Somebody recounted that staple wires ran out of stock in local shops yesterday. Why staple wires? Standard. Money bills need to be stapled on sample ballots. These are then placed, at least for some modicum of dignity, inside little brown envelopes. Well, little brown envelopes had also run out of stock.
Today is Election Day but the voting is over. Yesterday was the crucial day, the day when candidates mount their special operations perfected through the years as both art and science. Dynasties have that added ability because they have been in politics long. In Cebuano-speaking regions, the operation is known as “kamang,” crawl. That very well describes the stealth of the procedure. Leaders descend upon neighborhoods in the dead of night, bringing stacks of envelopes filled with money. There is a list on hand, the better to check if beneficiaries have received the money after knocking on their doors.

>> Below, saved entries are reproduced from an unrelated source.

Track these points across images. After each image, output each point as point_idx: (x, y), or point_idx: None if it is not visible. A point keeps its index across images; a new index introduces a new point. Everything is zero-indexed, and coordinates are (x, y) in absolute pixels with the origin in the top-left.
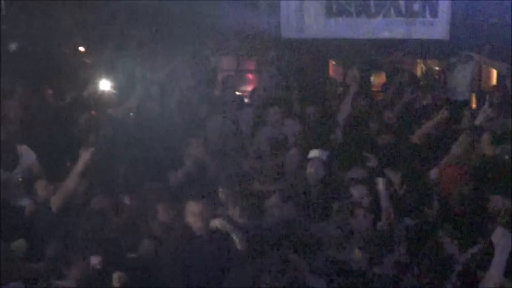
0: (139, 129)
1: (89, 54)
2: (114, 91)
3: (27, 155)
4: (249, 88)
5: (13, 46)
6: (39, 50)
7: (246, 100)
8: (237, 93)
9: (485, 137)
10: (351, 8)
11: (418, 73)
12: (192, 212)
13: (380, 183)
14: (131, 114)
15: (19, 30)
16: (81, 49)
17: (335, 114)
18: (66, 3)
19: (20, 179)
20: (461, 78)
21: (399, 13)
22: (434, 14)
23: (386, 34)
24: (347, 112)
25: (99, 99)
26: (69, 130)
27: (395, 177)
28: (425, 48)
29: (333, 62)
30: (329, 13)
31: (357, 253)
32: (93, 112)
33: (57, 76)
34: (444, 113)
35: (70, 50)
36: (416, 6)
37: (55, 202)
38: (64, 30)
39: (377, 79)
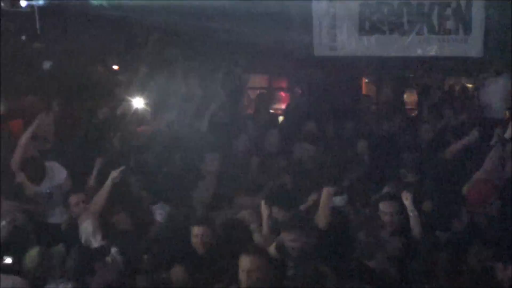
0: (170, 146)
1: (123, 73)
2: (146, 109)
3: (58, 172)
4: (282, 105)
5: (47, 65)
6: (73, 68)
7: (279, 118)
8: (270, 110)
9: None
10: (384, 26)
11: (452, 91)
12: None
13: (407, 198)
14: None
15: (54, 48)
16: (115, 67)
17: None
18: (100, 22)
19: (49, 192)
20: (494, 96)
21: (432, 30)
22: (468, 31)
23: (419, 52)
24: None
25: (132, 117)
26: (102, 148)
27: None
28: (458, 66)
29: (366, 80)
30: (362, 31)
31: None
32: (124, 131)
33: (91, 94)
34: (474, 134)
35: (104, 68)
36: (449, 24)
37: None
38: (98, 49)
39: (410, 97)
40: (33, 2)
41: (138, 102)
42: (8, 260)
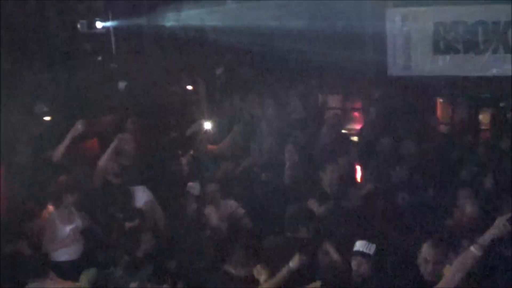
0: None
1: (197, 93)
2: (216, 129)
3: (143, 195)
4: (355, 126)
5: (122, 85)
6: (147, 88)
7: (352, 138)
8: (343, 131)
9: None
10: (459, 45)
11: None
12: None
13: None
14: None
15: (129, 69)
16: (189, 87)
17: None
18: (174, 42)
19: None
20: None
21: (507, 49)
22: None
23: (494, 71)
24: None
25: (203, 136)
26: (173, 166)
27: None
28: None
29: (440, 100)
30: (437, 50)
31: None
32: (192, 153)
33: (165, 114)
34: None
35: (178, 88)
36: None
37: None
38: (172, 69)
39: (486, 117)
40: (109, 24)
41: (209, 123)
42: None
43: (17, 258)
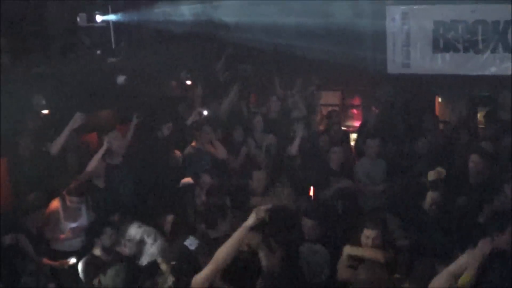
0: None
1: (196, 88)
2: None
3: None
4: (354, 123)
5: (121, 79)
6: (146, 83)
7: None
8: (342, 128)
9: None
10: (459, 44)
11: None
12: None
13: None
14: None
15: (128, 63)
16: (188, 82)
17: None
18: (173, 37)
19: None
20: None
21: (507, 49)
22: None
23: (493, 70)
24: None
25: (204, 129)
26: (169, 161)
27: None
28: None
29: (439, 98)
30: (436, 49)
31: None
32: (193, 144)
33: (164, 109)
34: None
35: (177, 83)
36: None
37: None
38: (171, 64)
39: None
40: (108, 18)
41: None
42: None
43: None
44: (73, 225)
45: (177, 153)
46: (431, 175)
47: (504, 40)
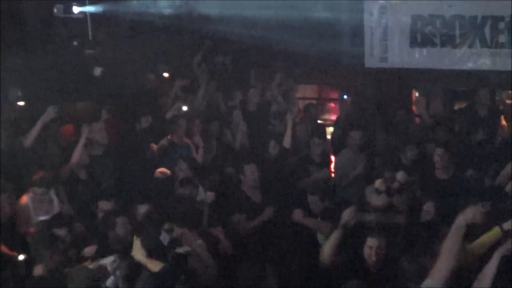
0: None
1: (174, 80)
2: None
3: None
4: (331, 116)
5: (98, 71)
6: (124, 75)
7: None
8: (318, 121)
9: None
10: (436, 39)
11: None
12: None
13: None
14: None
15: (105, 55)
16: (165, 75)
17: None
18: (151, 29)
19: None
20: None
21: (484, 44)
22: None
23: (470, 65)
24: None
25: (183, 123)
26: (146, 154)
27: None
28: (509, 79)
29: (416, 93)
30: (413, 43)
31: None
32: (169, 137)
33: (141, 101)
34: None
35: (155, 75)
36: (502, 37)
37: None
38: (149, 56)
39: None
40: (86, 9)
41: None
42: None
43: None
44: (43, 217)
45: (153, 146)
46: (377, 184)
47: (481, 35)
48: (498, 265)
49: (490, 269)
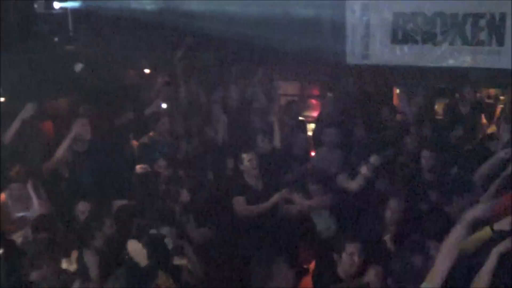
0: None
1: (155, 76)
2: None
3: None
4: (312, 113)
5: (79, 67)
6: (104, 71)
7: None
8: (300, 118)
9: None
10: (417, 36)
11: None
12: None
13: None
14: None
15: (86, 51)
16: (147, 71)
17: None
18: (133, 25)
19: None
20: None
21: (465, 41)
22: (501, 42)
23: (451, 62)
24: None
25: (163, 119)
26: (126, 150)
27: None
28: (489, 77)
29: (397, 90)
30: (395, 40)
31: None
32: (151, 134)
33: (121, 97)
34: (508, 153)
35: (136, 71)
36: (483, 35)
37: None
38: (130, 52)
39: (441, 107)
40: (66, 4)
41: (168, 106)
42: None
43: None
44: (21, 214)
45: (134, 142)
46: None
47: (462, 32)
48: (496, 263)
49: (488, 267)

It is a labor-intensive operation. For some, the candidate’s family members and trusted aides accompany the operators to guarantee actual handover of the goods.
Easily, one-third of a candidate’s expenses are spent on vote buying. The total amount, however, all depends on the
cash that was hoarded, nay, stolen from public office. If pork barrel had been efficient (it is), it can even run up to half
or more of a candidate’s expenses. The average buying rate today in local government elections is at least P2,000 and that amount is paltry.

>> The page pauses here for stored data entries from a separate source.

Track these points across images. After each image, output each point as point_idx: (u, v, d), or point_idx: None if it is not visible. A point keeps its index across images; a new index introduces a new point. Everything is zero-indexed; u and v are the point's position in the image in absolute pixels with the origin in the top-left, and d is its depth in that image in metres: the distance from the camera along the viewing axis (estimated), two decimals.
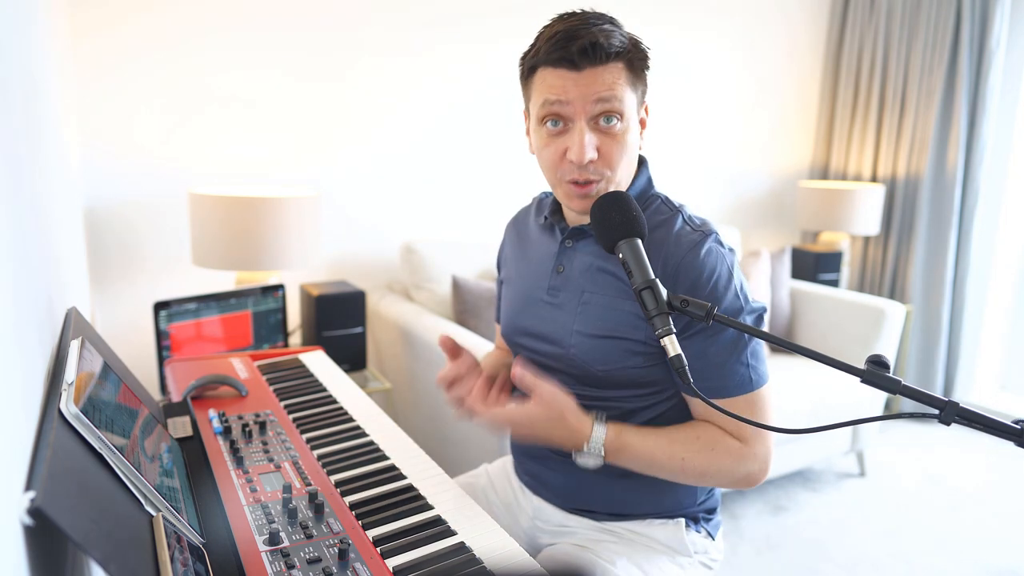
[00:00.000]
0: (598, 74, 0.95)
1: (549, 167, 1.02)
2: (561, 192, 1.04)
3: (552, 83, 0.97)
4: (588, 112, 0.96)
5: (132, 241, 2.15)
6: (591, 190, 1.00)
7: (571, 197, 1.02)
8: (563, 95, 0.96)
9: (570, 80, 0.95)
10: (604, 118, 0.97)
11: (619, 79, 0.96)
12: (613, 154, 0.98)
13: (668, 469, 1.00)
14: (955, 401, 0.68)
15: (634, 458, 0.99)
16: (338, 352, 2.03)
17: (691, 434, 1.01)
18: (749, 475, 1.00)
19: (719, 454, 0.99)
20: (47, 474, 0.51)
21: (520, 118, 1.12)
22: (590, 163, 0.97)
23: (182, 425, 1.07)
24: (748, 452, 1.00)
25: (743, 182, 3.46)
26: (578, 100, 0.95)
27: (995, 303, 3.36)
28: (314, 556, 0.76)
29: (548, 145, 1.01)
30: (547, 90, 0.97)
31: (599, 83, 0.95)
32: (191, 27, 2.12)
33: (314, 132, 2.38)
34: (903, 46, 3.26)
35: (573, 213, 1.10)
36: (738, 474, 1.00)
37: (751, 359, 1.00)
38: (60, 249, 1.09)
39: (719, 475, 1.00)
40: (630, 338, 1.00)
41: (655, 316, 0.83)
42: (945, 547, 2.26)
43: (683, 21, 3.07)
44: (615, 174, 1.00)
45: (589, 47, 0.93)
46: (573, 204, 1.03)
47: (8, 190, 0.61)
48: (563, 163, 0.99)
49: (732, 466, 0.99)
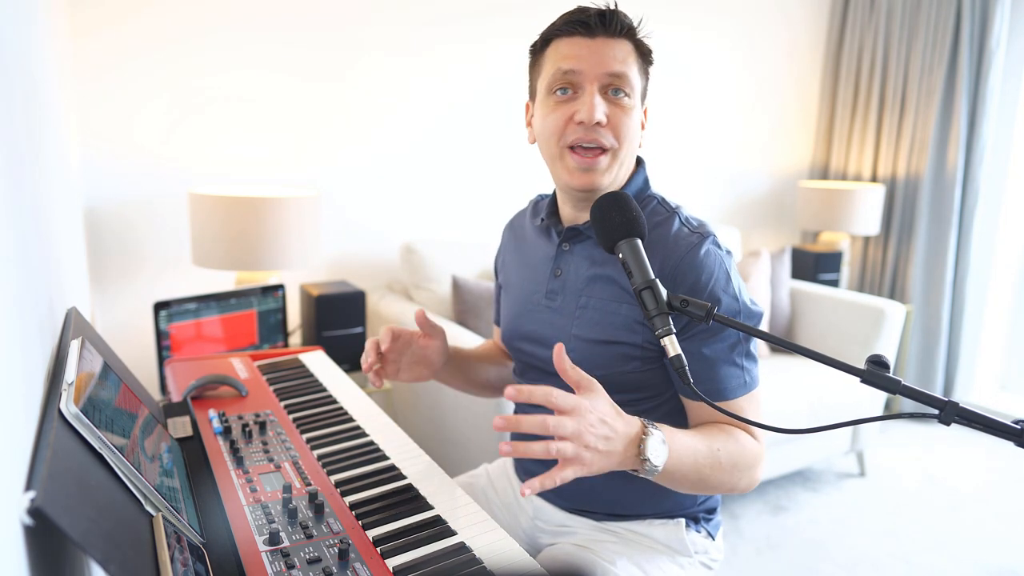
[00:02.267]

How is the cash sourced? For mayors and governors, there is the intelligence fund, proudly proclaimed as free of audit, hence the rampant abuse of it. There are a myriad of ways to raise the cash over three years in office; having ghost employees and ghost projects are among some. Then there is the SOP (standard operating procedure), a euphemism immediately understood among local governments in the context of infrastructure projects. The SOP used to be that 20 percent of the cost of infrastructure projects went to the pockets of the LGU head as grease money. It could go higher if the contractor was a favored one. After all, bids and awards procedures are just theatrically performed. That is a fact.
In local governments, the rule of thumb is: the mayor/governor/congressman on their last term is hard to beat because the plundered money accumulated over the past six years must have been enormous.
District congressmen and senators also give money to the local candidate, to ensure their names are on the sample ballots stapled on the money bills. An Imee Marcos win, for example, is not unfathomable to understand in this context. The presence of that sample ballot is brazen. It is hard evidence of vote buying, a crime punishable under our laws. But pray tell me, who is the politician who is not brazen?
Vote buying is one of the most severe kinds of bullying against our democracy. It has both paper and bank transaction trails yet we, our electoral laws and the Commission on Elections, look the other way. The crime has become an inevitable fact of our political life. It is one of the greatest moral dilemmas we hardly admit to.
Receivers are not exactly clueless where the money is coming from. Public office is this country’s wealthiest source of funds. What is more vexing is how we have lost all sense of moral compass about this audacious crime.
And so, we have allowed public servants this formula every three years: buy votes today, recover the money in the next three years.
Metro Manila’s political analysts who chatter in our behalf on national television seldom talk about vote buying. But it is a stark reality in the provinces. It feeds precisely on economic disempowerment. Ever wonder why we remain poor? That poverty is imposed. That is the fate we get from our gods of politics.
Calloused as we already all are, vote buying is no shocking revelation. It is as mundane as it is pedestrian. In fact, it begins at the Sangguniang Kabataan elections. Training must start young, to ensure future careers as thieves, plunderers and liars.
The election results were sealed yesterday, not today. Today is just an expensive theater of the absurd.